Clustering & Dimensionality Reduction¶
Source Code Unsupervised Learning
The following topics are covered:
- Overview of unsupervised learning algorithms in Scikit-learn
- Clustering algorithms: K Means, DBScan, Hierarchical clustering etc.
- Dimensionality reduction (PCA) and manifold learning (t-SNE)
Todo¶
EXERCISE: ~Perform clustering on the Mall customers dataset on Kaggle. Study the segments carefully and report your observations.~
EXERCISE: ~Use t-SNE to visualize the MNIST handwritten digits dataset.~
Infos¶
Cheat Sheet to choose the right model
Unsupervised Learning
Introduction to Unsupervised Learning
Unsupervised machine learning refers to the category of machine learning techniques where models are trained on a dataset without labels. Unsupervised learning is generally use to discover patterns in data and reduce high-dimensional data to fewer dimensions. Here's how unsupervised learning fits into the landscape of machine learning algorithms(source):

Clustering
Clustering is the process of grouping objects from a dataset such that objects in the same group (called a cluster) are more similar (in some sense) to each other than to those in other groups (Wikipedia). Scikit-learn offers several clustering algorithms. You can learn more about them here: https://scikit-learn.org/stable/modules/clustering.html
Here is a full list of unsupervised learning algorithms available in Scikit-learn: https://scikit-learn.org/stable/unsupervised_learning.html
There are several clustering algorithms in Scikit-learn.
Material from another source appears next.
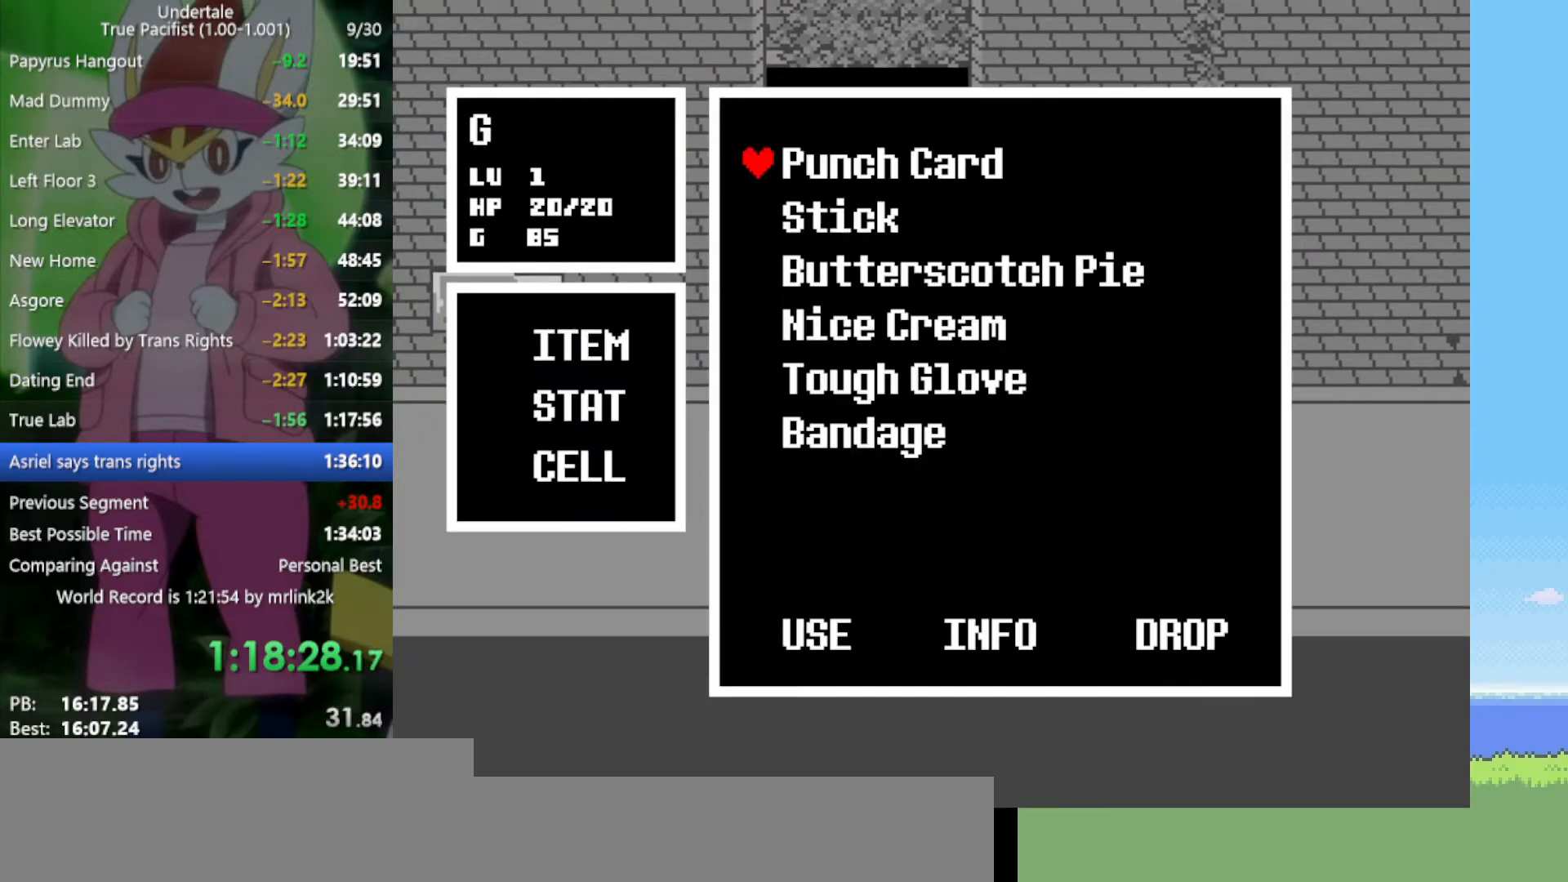
{"keys": [], "events": [[17, "z", "up"], [117, "z", "down"], [150, "z", "up"], [200, "z", "down"], [250, "z", "up"], [300, "right", "up"], [300, "up", "up"], [333, "z", "down"], [383, "z", "up"], [433, "z", "down"], [467, "z", "up"]]}
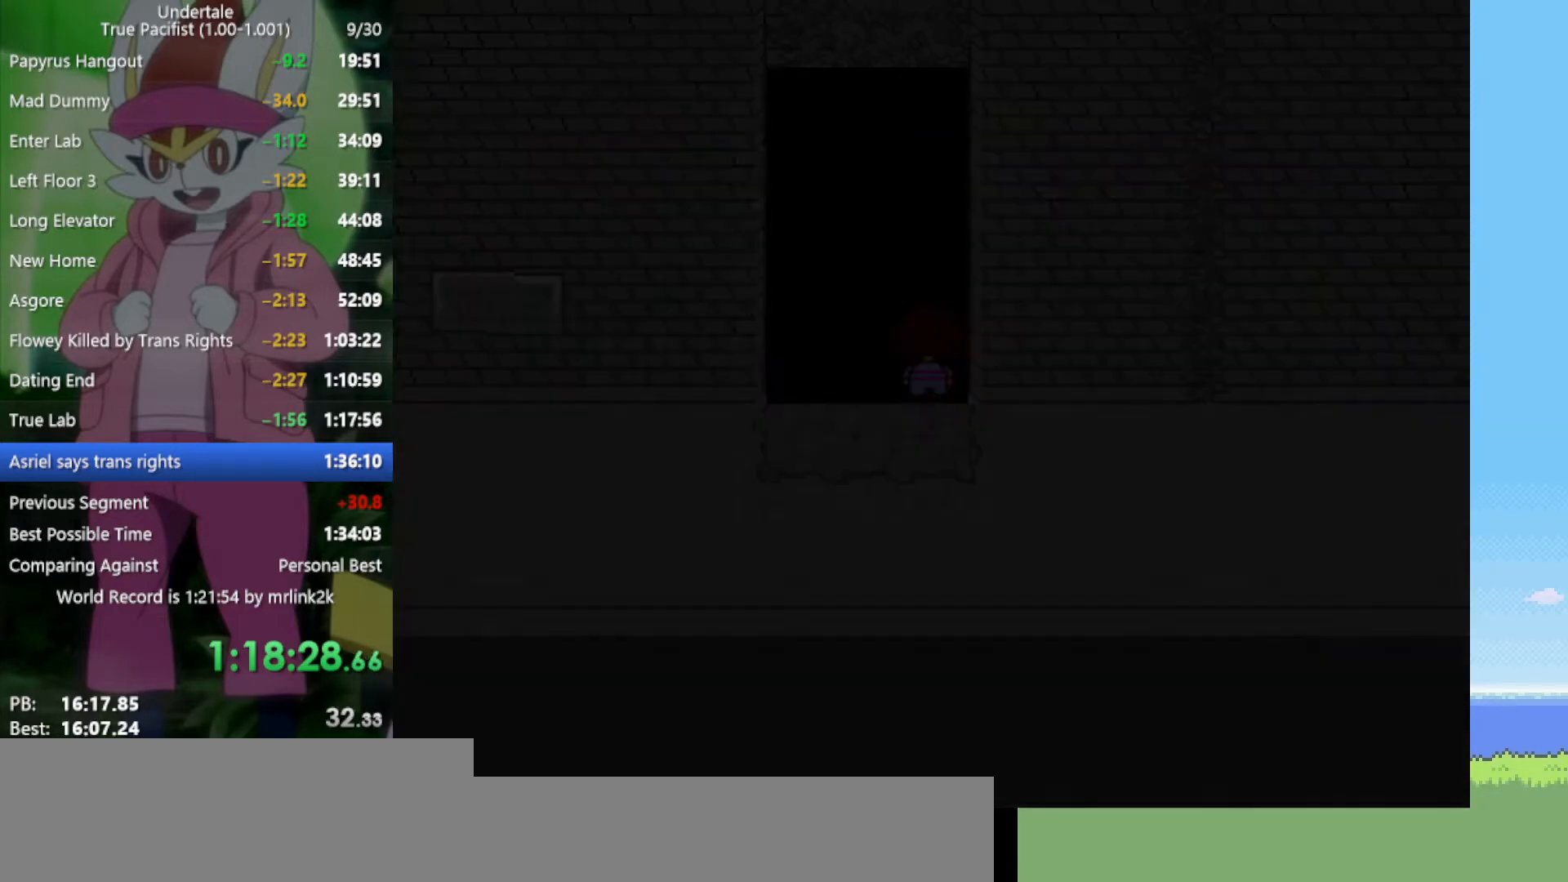
{"keys": ["z"], "events": [[17, "z", "down"], [67, "z", "up"], [167, "z", "down"], [200, "z", "up"], [250, "z", "down"], [333, "z", "up"], [433, "z", "down"]]}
You can learn more about them and when to use them here: https://scikit-learn.org/stable/modules/clustering.html
Here are some real-world applications of clustering:
- Customer segmentation
- Product recommendation movie recommendation
- Feature engineering
- Anomaly/fraud detection
- Taxonomy creation
Imports¶
import numpy as np
import pandas as pd
import matplotlib.pyplot as plt
import seaborn as sns
from sklearn.datasets import load_iris, load_breast_cancer, load_digits
from sklearn.impute import SimpleImputer
from sklearn.preprocessing import StandardScaler, MinMaxScaler
from sklearn.model_selection import train_test_split
from sklearn.decomposition import PCA
from sklearn.manifold import TSNE
from sklearn.pipeline import Pipeline
from sklearn.cluster import KMeans, DBSCAN, MiniBatchKMeans
%matplotlib inline
plt.style.use("seaborn-v0_8-dark")
Load Dataset¶
X_iris, y_iris = load_iris(return_X_y=True, as_frame=True)
X_iris.head(5)
sepal length (cm) | sepal width (cm) | petal length (cm) | petal width (cm) | |
---|---|---|---|---|
0 | 5.1 | 3.5 | 1.4 | 0.2 |
1 | 4.9 | 3.0 | 1.4 | 0.2 |
2 | 4.7 | 3.2 | 1.3 | 0.2 |
3 | 4.6 | 3.1 | 1.5 | 0.2 |
4 | 5.0 | 3.6 | 1.4 | 0.2 |
Visualize¶
sns.scatterplot(data=X_iris, x="sepal length (cm)", y="petal width (cm)", hue=y_iris, palette="tab10")
plt.show()
sns.heatmap(data=X_iris.corr(), annot=True, cmap="Blues")
plt.show()
We can drop:
- sepal width (cm)
- petal length (cm) higher correlation with sepal length (cm) than petal width (cm)
Preprocess¶
In unsupervised learning, you don't have y_train, y_val, but you still often want to:
Evaluate cluster stability/generalization
Tune parameters (e.g., number of clusters) using only part of the data
For production it's better to split to train, val and test
Impute and Scale
preprocessor = Pipeline([
("imputer", SimpleImputer(strategy="mean")),
("scalar", MinMaxScaler())
])
Split
# X_train, X_val = train_test_split(X_iris, test_size=0.2, random_state=42)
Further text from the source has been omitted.